If you want to become better at public speaking, you must practice speaking publicly. The first few times may be terrifying, and it is these first few repetitions that require courage. Then as you start to feel more comfortable, you will develop confidence.
Dr Smith also touches on the pitfalls of using positive affirmations, which is popular on social media.
The trouble with saying “I am confident” in the mirror after brushing your teeth is that you may not have the evidence to support what you are saying.
Therefore you may not truly believe it, rendering the exercise pointless.
Take action to build evidence that you can lean into.
A great way to do this is to make a list of situations you want to be confident in, with the most vulnerable at the top. For example this could be giving a speech at a dinner party.
Then write down variations of that situation that become easier as you go down. So number 2 may be talking to a group of 10 people. Then 5. Then holding a conversation with one person. Then introduce yourself. Then attending the event.

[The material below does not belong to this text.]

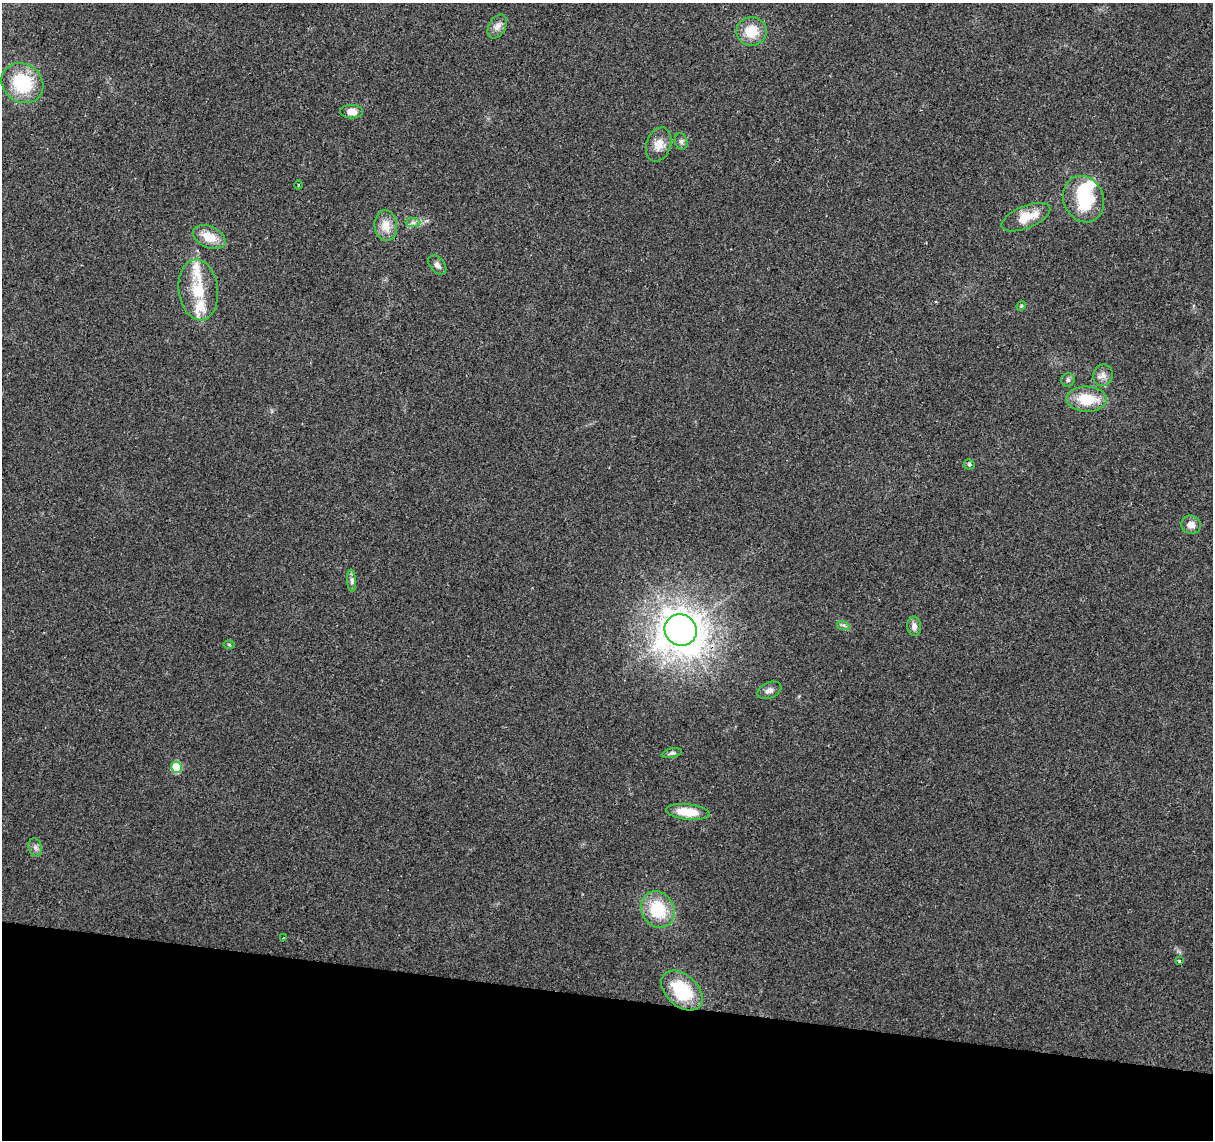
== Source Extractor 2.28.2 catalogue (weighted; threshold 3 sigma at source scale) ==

Keep going until you get to a task that you can do.
Then tick them off one by one and work your way to the top.
Taking small steps of courage will help to build your confidence and you will have evidence for the next big scary step.

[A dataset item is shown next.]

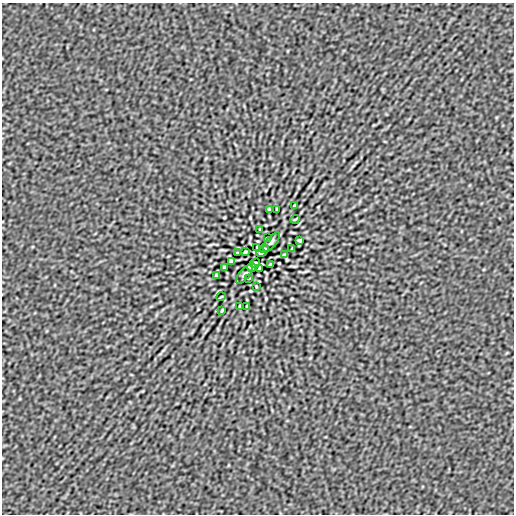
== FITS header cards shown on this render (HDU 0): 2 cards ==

Lesson 2: Not Everything Is Fact
We can be guilty of believing everything we feel and think as fact.
But in reality, our brain is just making a best guess of the situation.
Let's say you fail an exam. You may start thinking that you are not good enough, never going to go anywhere in life, you are a failure, and there is no point in trying again at anything.
None of these are facts. It may be a case of you didn't prepare well enough, something you can easily correct next time. Or maybe you didn't sleep well which affected your performance. Or it may just not be your thing, in which case there are loads of other things you can try.
When negative thoughts enter our mind, Dr Smith suggests creating distance. You can do this by talking to a friend, writing the thoughts down, or even adding words such as “I am noticing/thinking/having the thought that” at the start.
The same can be said for our emotions, they come and go. They are not fixed.
“Emotions are your brain's attempt to explain and attach meaning to what is going on in your body and mind”, says Dr Smith.
Instead of pushing your emotions away or letting them consume you, be curious about them. Why do you feel this way and what caused it?
Your emotions can provide you with information, not the full picture.
Lesson 3 : Motivation
The key to motivation is action.
Motivation is a sensation that comes and goes. Waiting for motivation to hit you before starting anything could leave you waiting for days.
Dr Smith says a great way to generate motivation is to move your body. This doesn't mean going for a 10 mile run or an intense gym session. Just go for a walk around the block.
Do something you enjoy and make it fun.
Another way is to stay connected with your goal. Are your actions in line with the person you want to be and are they helping you reach your goal?
If not, ask yourself why.
Are you getting distracted or scared of failing? Dr Smith explains how to overcome both of these obstacles in the book.
When you get an urge, act in the opposite way. If you feel yourself reaching for your phone, be aware of it and change your actions. Instead grab a book. Don’t be a slave to your emotions but make decisions based on your values.
If your goal is to become healthier, reaching for a chocolate bar would be an emotional urge but swappin that for an apple would be a value based choice.
Don't wait for motivation to hit, tale steps to generate it yourself.
Conclusion
This is a fantastic book filled with more valuable information than I can fit in this blog post. I would highly recommend giving this a read and even using it as a guide, only going to each section as and when you need assistance.